Aims: The aim of this study was to assess the clinical value of biomarkers to identify TAVI patients at high risk for adverse outcome, to assess whether these biomarkers provide prognostic information beyond that of established clinical risk scores, and to assess whether a combined multi-marker strategy can improve clinical decision making.
Methods And Results: In 683 TAVI patients, biomarkers reflecting various pathophysiologic systems were measured before TAVI. The primary endpoint was one-year all-cause mortality. Other outcomes were recorded according to the VARC-2 criteria. Thirty-day and one-year mortality was 2.9% and 12.0%, respectively. Non-survivors at one year had higher risk scores and increased median biomarker levels. Logistic EuroSCORE in combination with hs-CRP had the highest predictive value for 30-day (AUC 0.740 [95% CI: 0.667-0.812], p=0.1117) and one-year mortality (AUC 0.631 [95% CI: 0.569-0.693], p=0.0403). In multivariate regression analysis, logistic EuroSCORE in combination with hs-CRP showed the strongest association with one-year mortality.

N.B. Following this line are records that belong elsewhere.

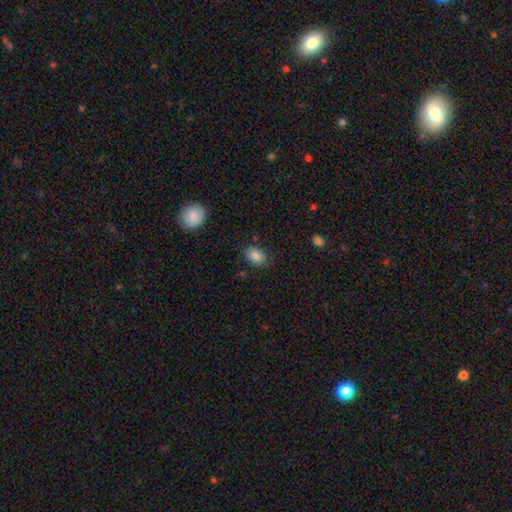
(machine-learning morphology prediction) smooth_or_featured: smooth (p=0.85) [alt: star or artifact p=0.09]
how_rounded: in between (p=0.79) [alt: round p=0.20]
merging: none (p=0.81) [alt: minor disturbance p=0.14]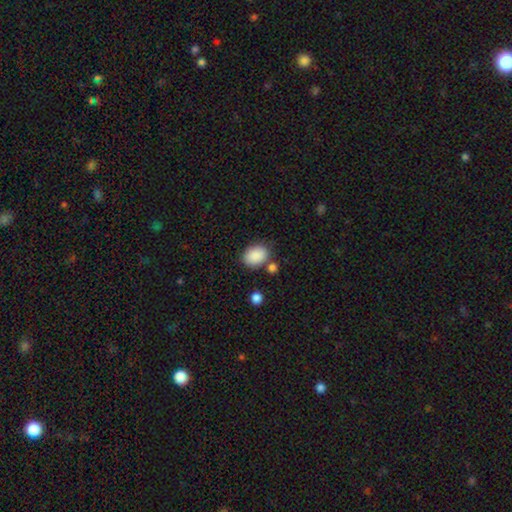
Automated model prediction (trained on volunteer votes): Smooth or featured? Predicted: smooth (p=0.89). How rounded? Predicted: in between (p=0.76). Merging? Predicted: none (p=0.76).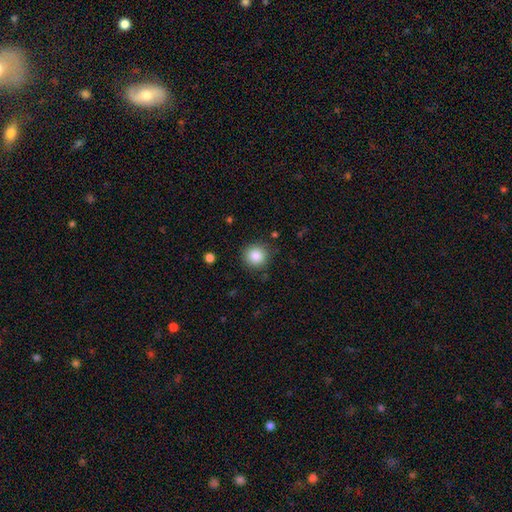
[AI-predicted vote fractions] smooth_or_featured: smooth (p=0.86) [alt: star or artifact p=0.10]
how_rounded: round (p=0.93) [alt: in between p=0.06]
merging: none (p=0.87) [alt: minor disturbance p=0.09]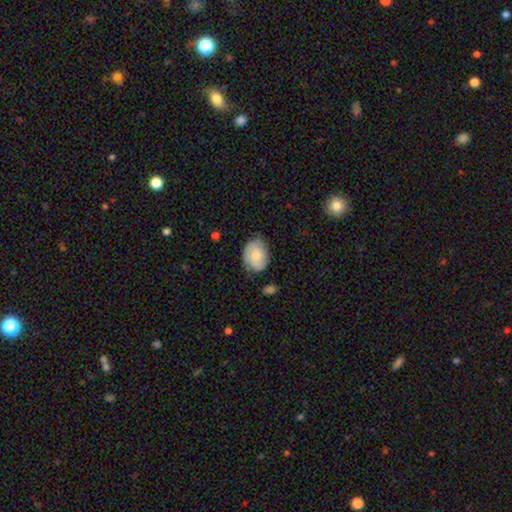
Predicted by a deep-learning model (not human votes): Smooth or featured? smooth (72%)
How rounded? in between (64%)
Merging? none (69%)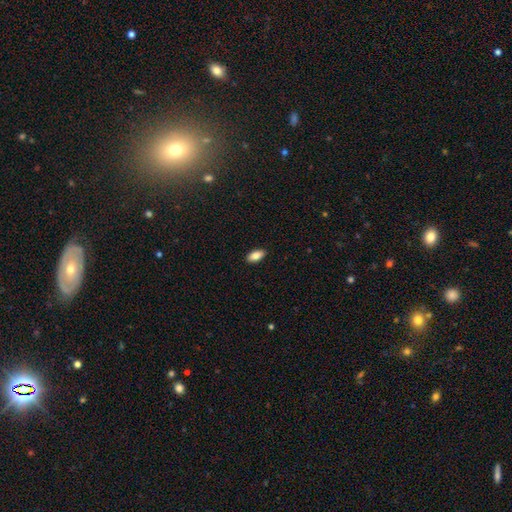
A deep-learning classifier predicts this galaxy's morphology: Smooth or featured? smooth (84%)
How rounded? in between (91%)
Merging? none (89%)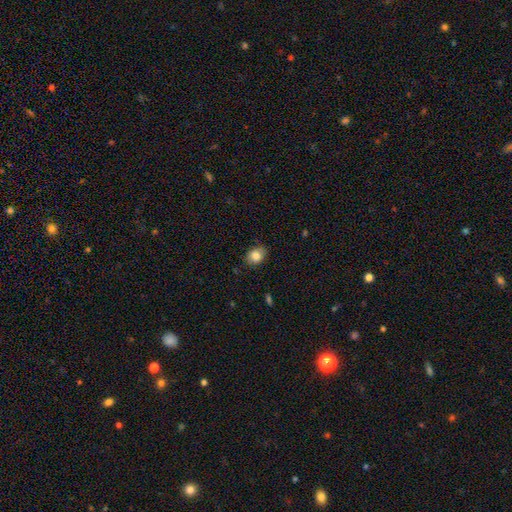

Combinations of increasing medians of logistic EuroSCORE results and hs-CRP levels allowed the stratification of the TAVI patients into subgroups with one-year mortality rates ranging from 6.6% up to 18.2%.
Conclusions: hs-CRP alongside the logistic EuroSCORE was an independent predictor of one-year all-cause mortality in TAVI patients. A combination of both might help to predict procedural risk and outcome better.